● TASK STATEMENT: From the entries below, reproduce exactly the line containing "CA INVINCIBLES: 2 -> 1", the line containing "GORKHA LEGENDS: 9 -> 6", and every line in between, with nothing added.

● MATERIAL SHOWN:
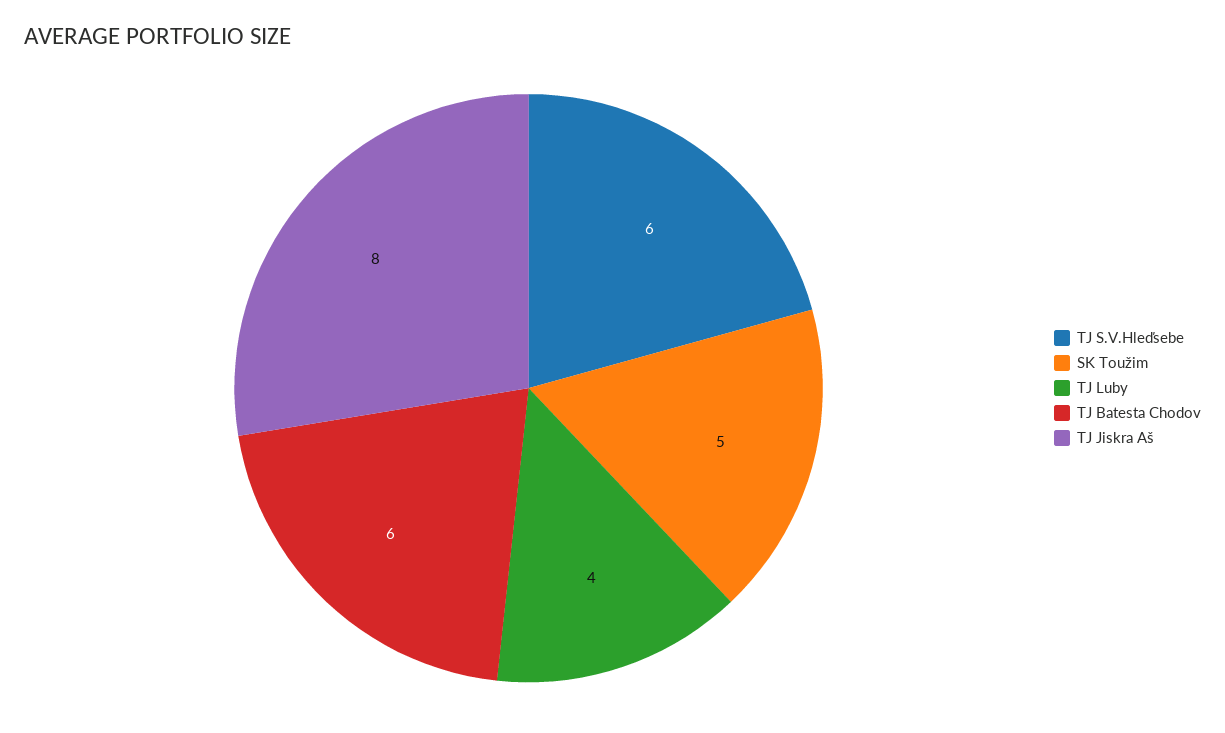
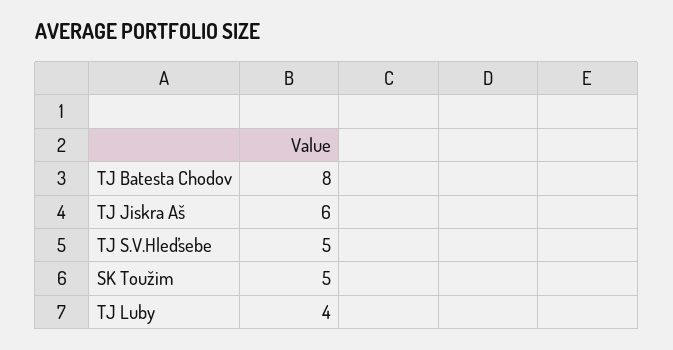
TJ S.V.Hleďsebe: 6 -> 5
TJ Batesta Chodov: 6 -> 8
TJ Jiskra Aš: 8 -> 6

--

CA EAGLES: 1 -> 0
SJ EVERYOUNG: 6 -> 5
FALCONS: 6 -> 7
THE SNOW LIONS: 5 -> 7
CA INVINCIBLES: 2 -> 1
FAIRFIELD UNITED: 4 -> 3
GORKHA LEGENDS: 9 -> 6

● TASK RESULT:
CA INVINCIBLES: 2 -> 1
FAIRFIELD UNITED: 4 -> 3
GORKHA LEGENDS: 9 -> 6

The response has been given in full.